- Born: Alison Houston Lockerbie 1890 Leith, Scotland
- Died: 1967 (aged 76–77) Toronto, Ontario, Canada
- Known for: Painter, Printmaker
- Spouse: Stanley Newton ​(m. 1916)​

= Alison Houston Lockerbie Newton =

Canadian painter

Alison Houston Lockerbie Newton (1890–1967) was a Canadian painter known for her watercolours and woodblock prints.

==Biography==
Newton was born in Leith, Scotland in 1890. From 1900 to 1905 she studied at Trinity Academy in Edinburgh. Newton emigrated with her family to Manitoba, Canada, in 1910. Her first artistic employment was illustrating for the T. Eaton Company.
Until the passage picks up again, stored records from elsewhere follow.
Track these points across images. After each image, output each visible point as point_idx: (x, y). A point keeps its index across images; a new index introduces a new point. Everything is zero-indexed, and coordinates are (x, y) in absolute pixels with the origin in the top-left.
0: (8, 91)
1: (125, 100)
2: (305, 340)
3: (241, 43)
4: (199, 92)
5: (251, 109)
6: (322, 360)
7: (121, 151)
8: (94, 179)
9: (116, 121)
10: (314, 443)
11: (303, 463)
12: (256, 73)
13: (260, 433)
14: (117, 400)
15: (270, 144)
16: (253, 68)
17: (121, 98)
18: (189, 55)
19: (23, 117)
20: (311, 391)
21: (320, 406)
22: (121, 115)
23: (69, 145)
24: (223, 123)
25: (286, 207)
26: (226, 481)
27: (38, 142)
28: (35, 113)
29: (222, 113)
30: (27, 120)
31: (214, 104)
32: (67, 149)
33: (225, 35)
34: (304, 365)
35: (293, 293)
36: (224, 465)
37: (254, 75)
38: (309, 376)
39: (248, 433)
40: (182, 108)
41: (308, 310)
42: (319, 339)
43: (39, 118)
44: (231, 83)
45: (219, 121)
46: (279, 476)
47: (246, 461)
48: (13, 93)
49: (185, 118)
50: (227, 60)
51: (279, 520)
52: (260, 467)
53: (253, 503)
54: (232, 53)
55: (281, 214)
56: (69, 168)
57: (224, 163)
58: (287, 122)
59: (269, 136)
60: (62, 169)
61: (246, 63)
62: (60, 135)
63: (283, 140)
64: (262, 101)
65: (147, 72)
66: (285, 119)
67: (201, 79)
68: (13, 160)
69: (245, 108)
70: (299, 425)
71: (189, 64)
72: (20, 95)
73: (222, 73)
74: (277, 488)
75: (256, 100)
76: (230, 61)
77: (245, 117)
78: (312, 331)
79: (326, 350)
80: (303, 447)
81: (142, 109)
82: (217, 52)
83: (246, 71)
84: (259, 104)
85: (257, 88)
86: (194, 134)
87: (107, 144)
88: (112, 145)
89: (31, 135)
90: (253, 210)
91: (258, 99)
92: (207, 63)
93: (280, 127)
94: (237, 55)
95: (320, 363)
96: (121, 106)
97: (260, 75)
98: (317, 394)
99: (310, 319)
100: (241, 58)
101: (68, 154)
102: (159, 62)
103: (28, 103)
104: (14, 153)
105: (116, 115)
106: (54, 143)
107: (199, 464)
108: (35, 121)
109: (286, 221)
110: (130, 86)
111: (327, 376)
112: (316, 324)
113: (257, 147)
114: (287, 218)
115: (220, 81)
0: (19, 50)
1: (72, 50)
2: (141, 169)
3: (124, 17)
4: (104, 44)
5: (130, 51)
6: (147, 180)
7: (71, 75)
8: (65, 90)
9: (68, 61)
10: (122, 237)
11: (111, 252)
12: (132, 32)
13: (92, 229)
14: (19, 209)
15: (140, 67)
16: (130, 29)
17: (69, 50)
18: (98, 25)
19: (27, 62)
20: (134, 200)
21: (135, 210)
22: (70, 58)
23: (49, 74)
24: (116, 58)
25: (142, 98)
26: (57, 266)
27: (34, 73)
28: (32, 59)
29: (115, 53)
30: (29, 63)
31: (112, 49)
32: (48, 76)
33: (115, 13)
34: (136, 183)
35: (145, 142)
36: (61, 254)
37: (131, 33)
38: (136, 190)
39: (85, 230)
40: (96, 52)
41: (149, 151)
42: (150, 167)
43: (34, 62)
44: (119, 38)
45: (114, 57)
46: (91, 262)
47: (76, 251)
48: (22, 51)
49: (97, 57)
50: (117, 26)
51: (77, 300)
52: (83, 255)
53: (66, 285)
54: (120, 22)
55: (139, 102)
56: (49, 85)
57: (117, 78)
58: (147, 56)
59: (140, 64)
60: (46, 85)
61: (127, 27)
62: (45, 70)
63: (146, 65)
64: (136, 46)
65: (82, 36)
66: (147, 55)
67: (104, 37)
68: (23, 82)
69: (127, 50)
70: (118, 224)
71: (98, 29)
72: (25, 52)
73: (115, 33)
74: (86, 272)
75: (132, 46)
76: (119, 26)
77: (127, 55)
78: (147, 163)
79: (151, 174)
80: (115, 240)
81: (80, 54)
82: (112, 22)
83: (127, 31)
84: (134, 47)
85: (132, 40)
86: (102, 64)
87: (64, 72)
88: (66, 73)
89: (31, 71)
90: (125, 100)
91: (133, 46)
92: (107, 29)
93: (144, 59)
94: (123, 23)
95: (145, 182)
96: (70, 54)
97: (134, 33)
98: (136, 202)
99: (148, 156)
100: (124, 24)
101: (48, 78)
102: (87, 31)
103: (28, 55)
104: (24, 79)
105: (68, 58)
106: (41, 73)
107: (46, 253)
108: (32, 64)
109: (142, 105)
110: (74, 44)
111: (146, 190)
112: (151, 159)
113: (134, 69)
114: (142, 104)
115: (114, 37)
In 1916, Newton married Stanley Newton. After her marriage she returned to university, studying at the Winnipeg School of Art. Her teachers included Alexander J. Musgrove, LeMoine FitzGerald, Frank Johnston, and Walter J. Phillips.

From 1930 through 1948 Newton exhibited with the Art Association of Montreal, and in 1941 she exhibited at the Royal Canadian Academy of Arts.
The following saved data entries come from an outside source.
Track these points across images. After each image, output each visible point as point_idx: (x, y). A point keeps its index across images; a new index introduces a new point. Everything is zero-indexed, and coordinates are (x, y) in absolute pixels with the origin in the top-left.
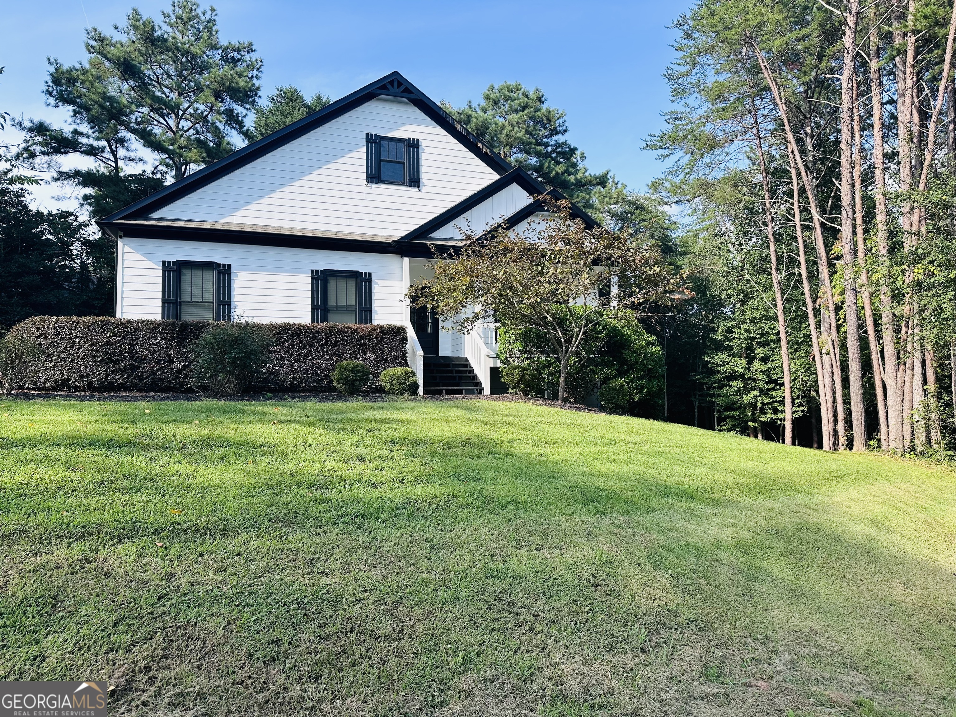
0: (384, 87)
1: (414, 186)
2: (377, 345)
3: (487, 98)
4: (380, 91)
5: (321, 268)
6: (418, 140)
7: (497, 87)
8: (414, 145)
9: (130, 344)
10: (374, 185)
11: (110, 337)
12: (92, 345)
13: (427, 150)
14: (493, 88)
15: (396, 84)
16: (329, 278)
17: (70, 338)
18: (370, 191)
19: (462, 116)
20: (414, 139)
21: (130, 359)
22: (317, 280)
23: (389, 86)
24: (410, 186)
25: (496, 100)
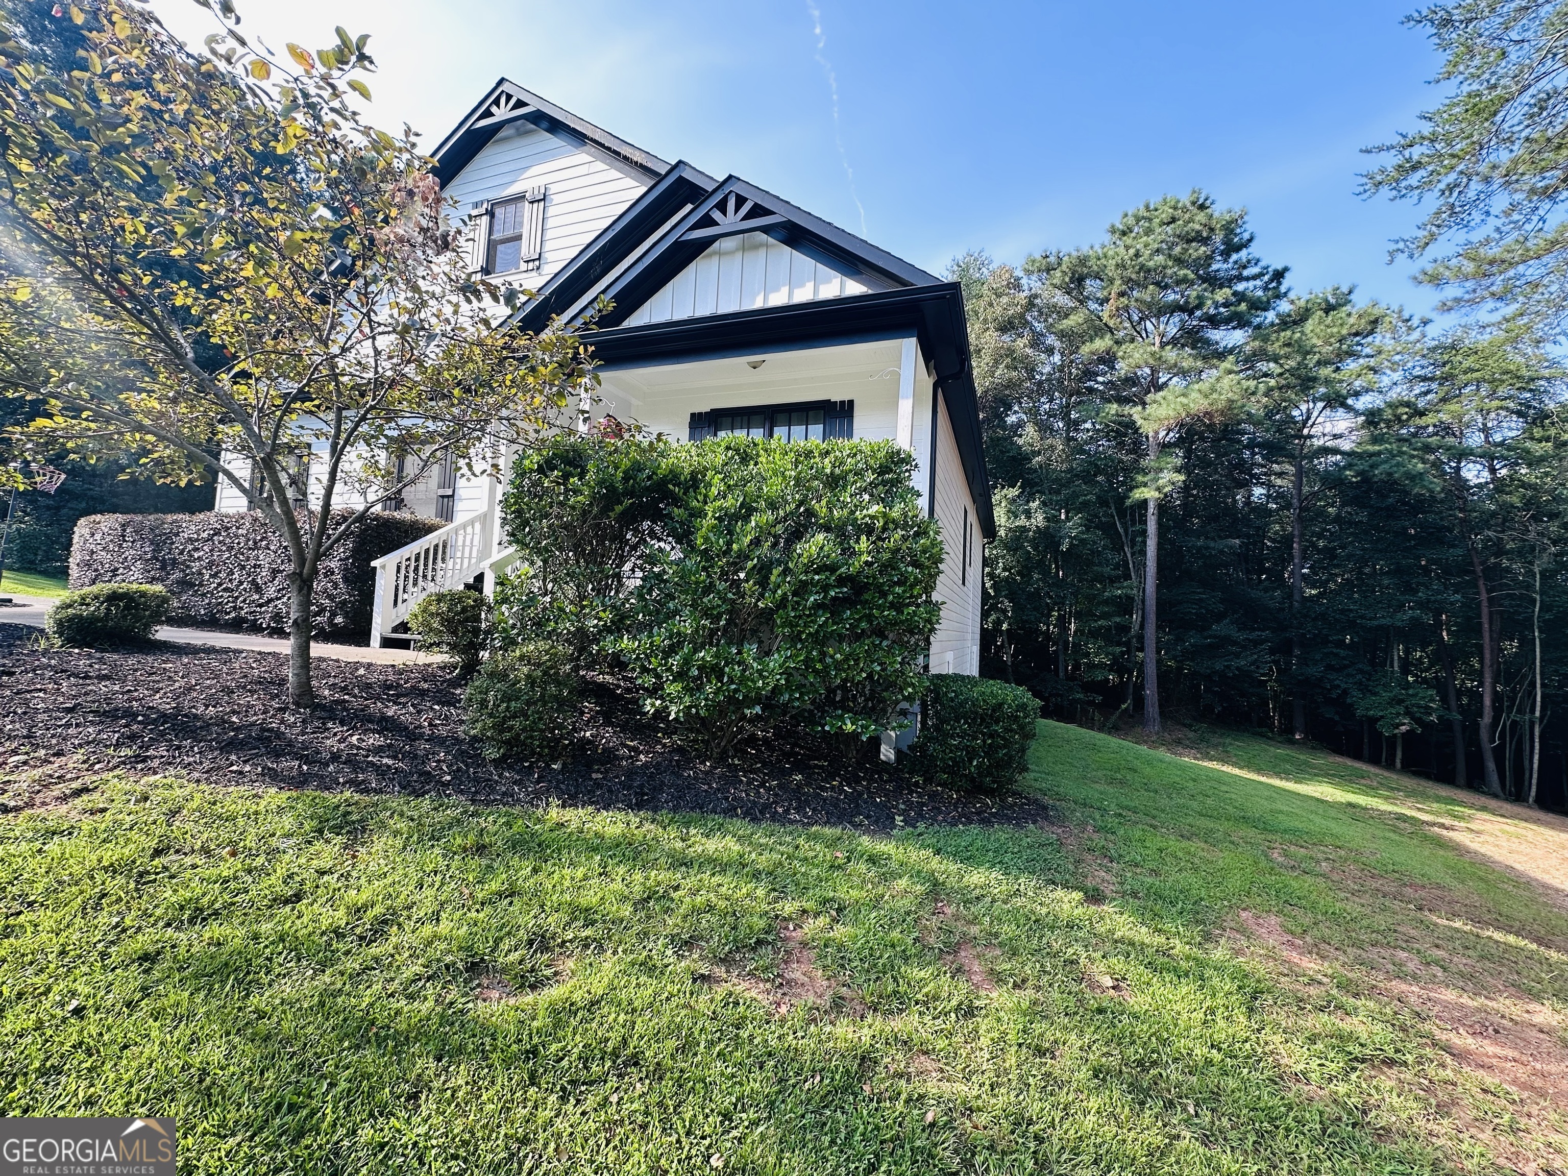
0: (487, 114)
1: (532, 269)
4: (483, 123)
6: (544, 187)
8: (537, 197)
13: (557, 199)
15: (503, 101)
20: (538, 188)
23: (494, 109)
24: (526, 271)
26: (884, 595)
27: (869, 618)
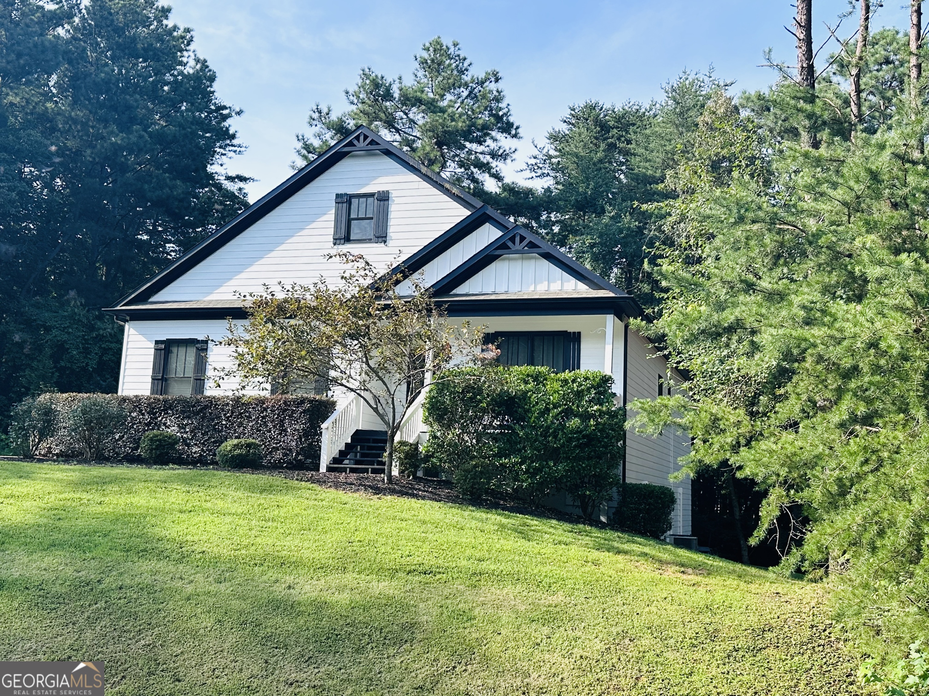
0: (351, 144)
1: (381, 242)
6: (388, 192)
8: (384, 197)
10: (340, 246)
13: (397, 200)
15: (362, 138)
20: (383, 191)
23: (355, 142)
24: (377, 242)
26: (600, 442)
27: (595, 451)
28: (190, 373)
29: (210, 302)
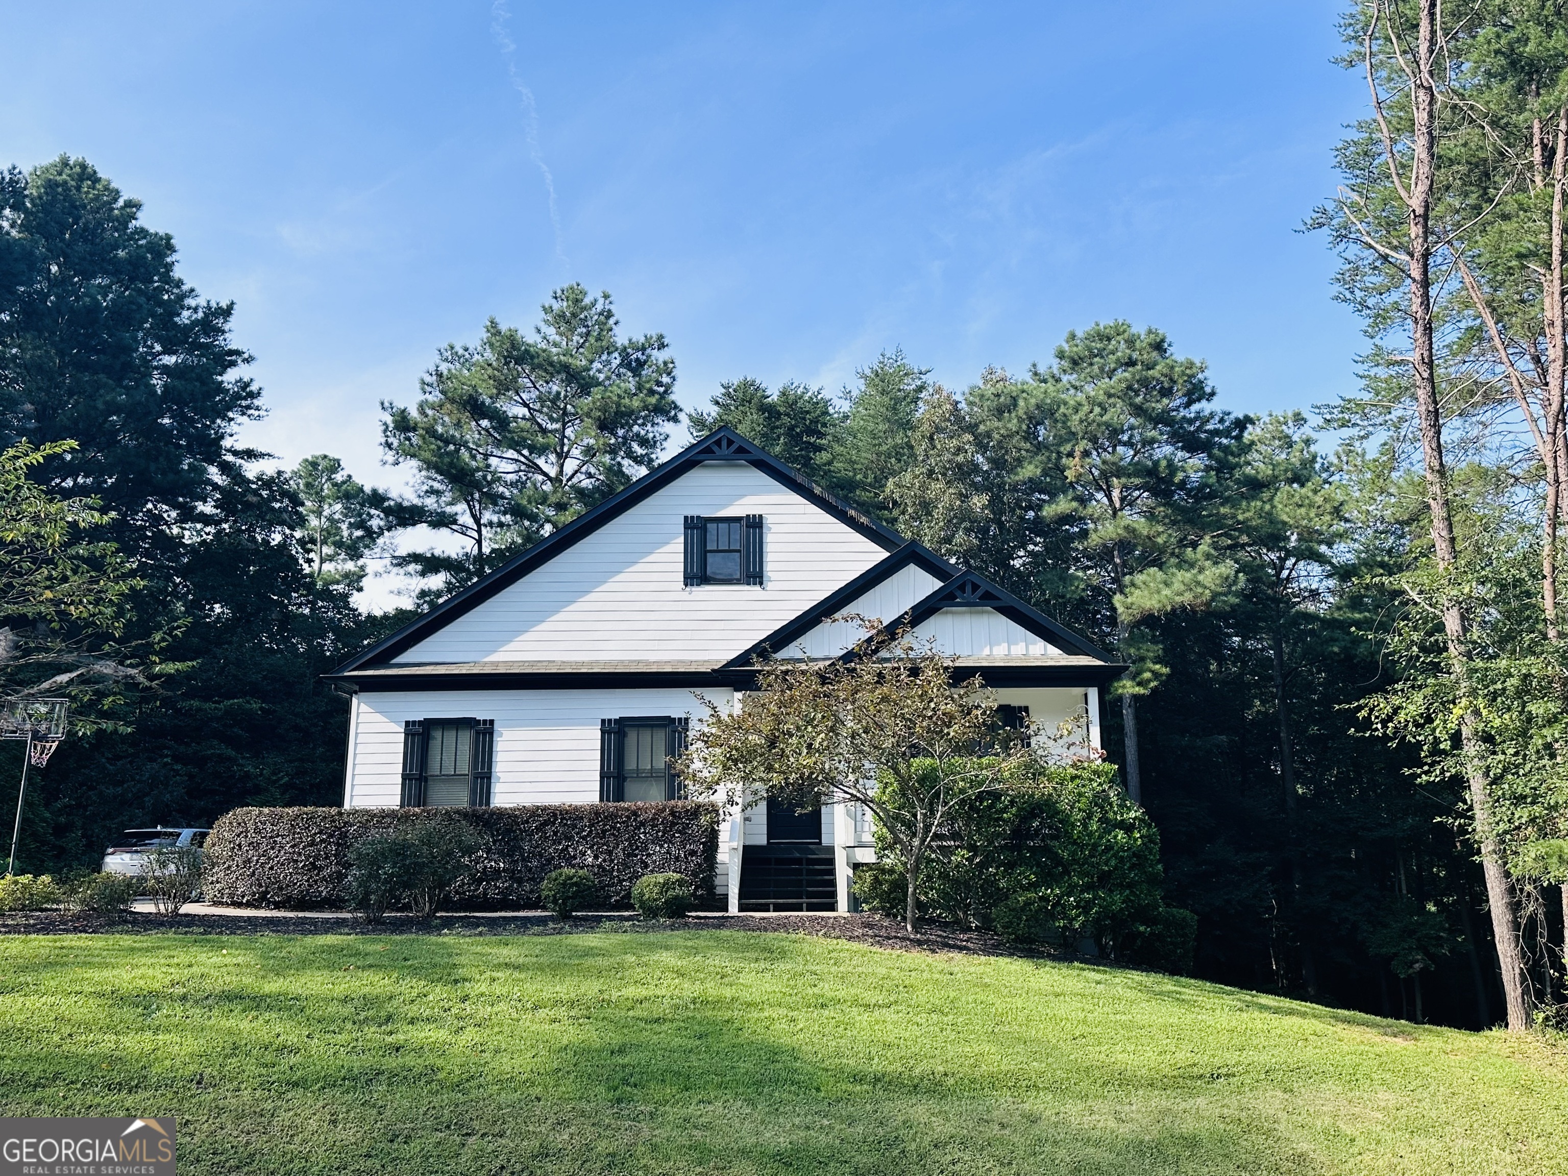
0: (708, 451)
1: (755, 584)
2: (664, 833)
3: (1061, 355)
4: (701, 457)
5: (616, 716)
6: (761, 516)
7: (1080, 334)
8: (755, 524)
9: (338, 844)
10: (695, 588)
11: (315, 834)
12: (292, 847)
13: (774, 528)
14: (1073, 336)
15: (724, 443)
16: (626, 729)
17: (271, 837)
18: (691, 597)
19: (1002, 399)
20: (754, 516)
21: (336, 864)
22: (609, 733)
23: (715, 448)
24: (749, 584)
25: (1076, 357)
28: (464, 767)
29: (496, 664)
She was a member of a number of art associations including the Manitoba Society of Artists, the Federation of Canadian Artists, the Winnipeg Sketch Club, the Canadian Arts Council, and the Arts Council of Manitoba.

Newton died in 1967 in Toronto, Ontario.

Newton was included in the 2013 exhibition Herstory: Art by Women in The University of Winnipeg Collection at Gallery 1C03 at the University of Winnipeg.